Система топосов, метонимически представляющих разные стороны московской жизни (Москву барских усадеб и петербургских уголков, Москву христианского миропорядка и Москву стачек, баррикад, первых демонстраций, революционного лихолетья.

Каждый топос в романе обладает своей исторической, социальной, культурной семантикой, комплексом своих образов и мотивов. Топосы обладают сюжетопорождающей функцией, связывают, казалось бы, разорванное пространство города. Лейтмотивный характер введения топосов (усадьба Свентиц-ких, например, появляется в романе 6 раз). Подобное положение топосов служит средством создания их истории (усадьба Свентицких начала романа и в годы революционного лихолетья и т.п.), создают впечатление единой пульсирующей жизни городского организма.

В силу феноменологической природы творчества Пастернака в романе стираются границы между Я и Миром, Я и природно-предметными объектами внешнего мира. Таким образом Московский текст служит также способом выражения внутреннего мира героя, а его история – отражением истории города.

Московский текст у Пастернака обладает «смысловой установкой (идеей текста)» (Топоров В.), содержание которой- в противоборстве души с силами Зла, с миром, уходящим во времена варварство, в преодолении собственного смятения. Своеобразие реализации этой установки у Пастернака в том, что ареной противоборства у автора «Доктора Живаго» становится душа Творца, а его победой – создание бессмертной книги стихов.

Исследование текста московских глав романа Б. Пастернака обнаруживает, что Московский текст – исторически меняющееся понятие. Хотя автор соотносит созданный им миф о городе с семантическим полем московского мифа, дающего представление о Москве как о городе, выросшем естественным путем, живущем согласно природным и календарным ритмам, как пространство, где царит атмосфера семейственности, уюта, доброжелательности, где Москва выступает как квинтэссенция русского национального уклада, писатель, во-первых, инверсирует эти стороны московской жизни, внося в их изображение легкую иронию (картина застолья у Громеко, празднование Рождества у Свен-тицких), а во-вторых, отдает предпочтение изображению города в критических ситуациях, когда он трижды переживает цивилизационные сдвиги и пребывает, как и Петербург, над бездной, и в этом отношении Московский текст сближается с Петербургским. При этом особую роль приобретает в романе сотериологи-ческий миф в разных его вариантах.

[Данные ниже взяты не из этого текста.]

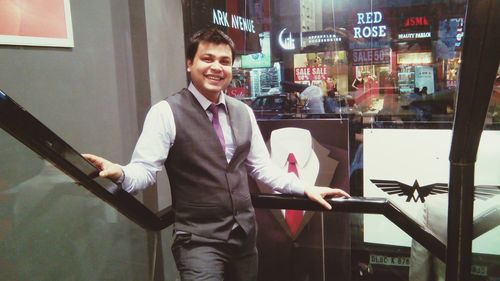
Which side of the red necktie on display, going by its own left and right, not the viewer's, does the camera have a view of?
front

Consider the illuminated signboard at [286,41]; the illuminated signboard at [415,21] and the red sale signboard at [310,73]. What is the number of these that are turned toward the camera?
3

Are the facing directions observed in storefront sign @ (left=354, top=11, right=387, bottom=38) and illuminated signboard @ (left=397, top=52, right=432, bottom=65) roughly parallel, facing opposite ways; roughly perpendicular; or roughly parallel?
roughly parallel

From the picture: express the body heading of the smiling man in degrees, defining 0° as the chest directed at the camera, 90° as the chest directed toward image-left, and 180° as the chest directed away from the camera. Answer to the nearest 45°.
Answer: approximately 315°

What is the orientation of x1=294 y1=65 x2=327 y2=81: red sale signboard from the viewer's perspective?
toward the camera

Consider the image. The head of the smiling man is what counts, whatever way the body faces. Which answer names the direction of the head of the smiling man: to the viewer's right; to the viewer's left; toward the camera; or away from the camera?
toward the camera

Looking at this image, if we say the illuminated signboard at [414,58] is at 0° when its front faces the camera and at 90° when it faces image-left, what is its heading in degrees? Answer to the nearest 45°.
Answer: approximately 0°

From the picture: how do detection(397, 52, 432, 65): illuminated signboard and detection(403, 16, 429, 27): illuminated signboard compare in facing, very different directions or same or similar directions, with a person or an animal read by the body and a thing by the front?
same or similar directions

Все вышесказанное позволяет считать, что городской текст в романе «Доктор Живаго» может рассматриваться как принадлежащий Б. Пастернаку вариант Московского текста, по структуре близкий Петербургскому.

Своеобразие Московского текста в романе «Доктор Живаго» состоит в его мифопоэтической природе.

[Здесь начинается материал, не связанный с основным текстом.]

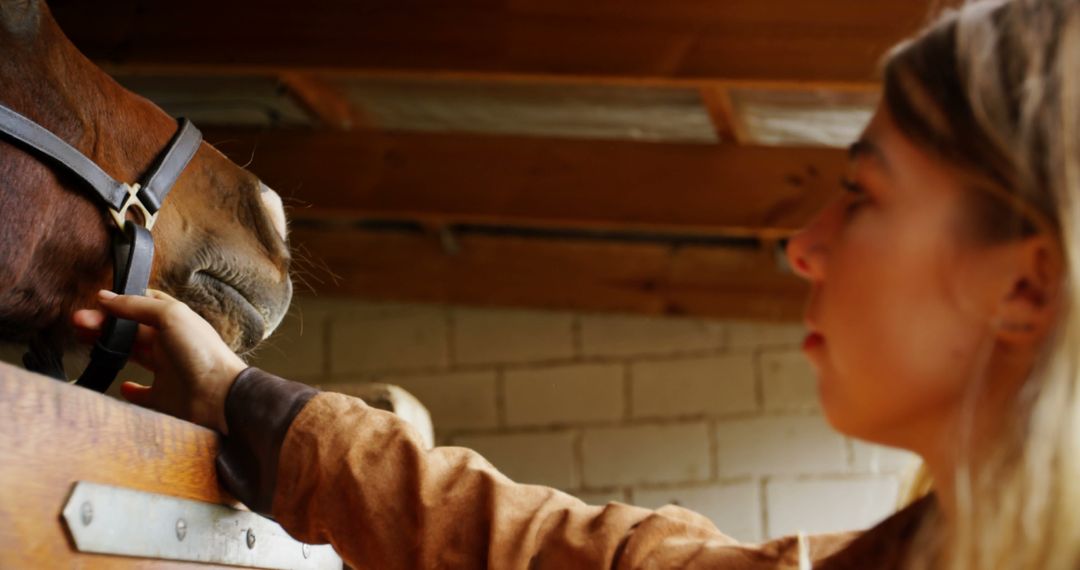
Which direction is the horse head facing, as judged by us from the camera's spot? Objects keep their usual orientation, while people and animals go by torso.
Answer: facing to the right of the viewer
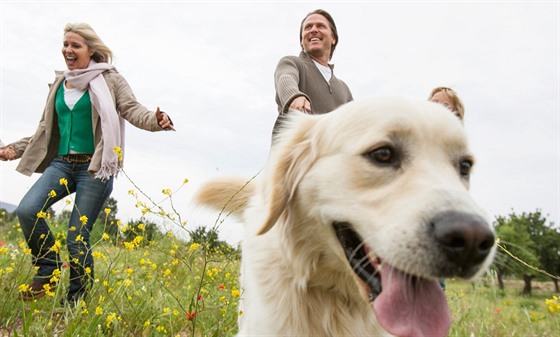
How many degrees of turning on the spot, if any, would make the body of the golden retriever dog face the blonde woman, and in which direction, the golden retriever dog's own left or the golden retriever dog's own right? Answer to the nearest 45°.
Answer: approximately 180°

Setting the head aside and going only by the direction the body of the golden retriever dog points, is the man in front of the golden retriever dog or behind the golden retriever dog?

Центральный пастернаковский миф эксплицитно выражен в поэме «Смятение», созданной Живаго в сновидческой реальности. Поэма представляет мир как вечную борьбу человеческой души с Холодом, Хаосом, Злом, даже с тем внутренним смятением, которое рождает в душе человека эта борьба за право во что бы то ни стало найти спасение в эсхатологической ситуации. Ее реализация в романе осуществляется с помощью актуализации и трансформации глобальных моделей мира, в том числе мифа о Вавилоне, городе, наказанном за грехи, мифа об Обреченном городе, мифа о граде Китеже и мифов, рожденных повседневностью (миф о трамвае, миф об «эпохе Москвошвея»). Эти мифы обрастают кругом сопутствующих мифологем, которые Пастернак черпает из природной сферы, существующей в романе. Среди элементов этой страты особую роль, как и в Петербургском тексте, играют климатическо-метеорологические явления, среди которых для пастернаковского текста важны: – метель, снег, лед – мифологемы, семантика которых аналогична петербургскому наводнению, служат созданию одного из вариантов эсхатологического мифа; – лето, жара, духота – мифологемы, способствующие созданию пространства, в котором демонстрирует свои агрессивные свойства толпа, образ которой появился впервые в городском тексте, созданном Андреем Белым; – природно-пространственные космические образы (небо, солнце). Этим мифологемы служат разворачиванию мифопоэтических ситуаций, заданных названными выше городскими мифами.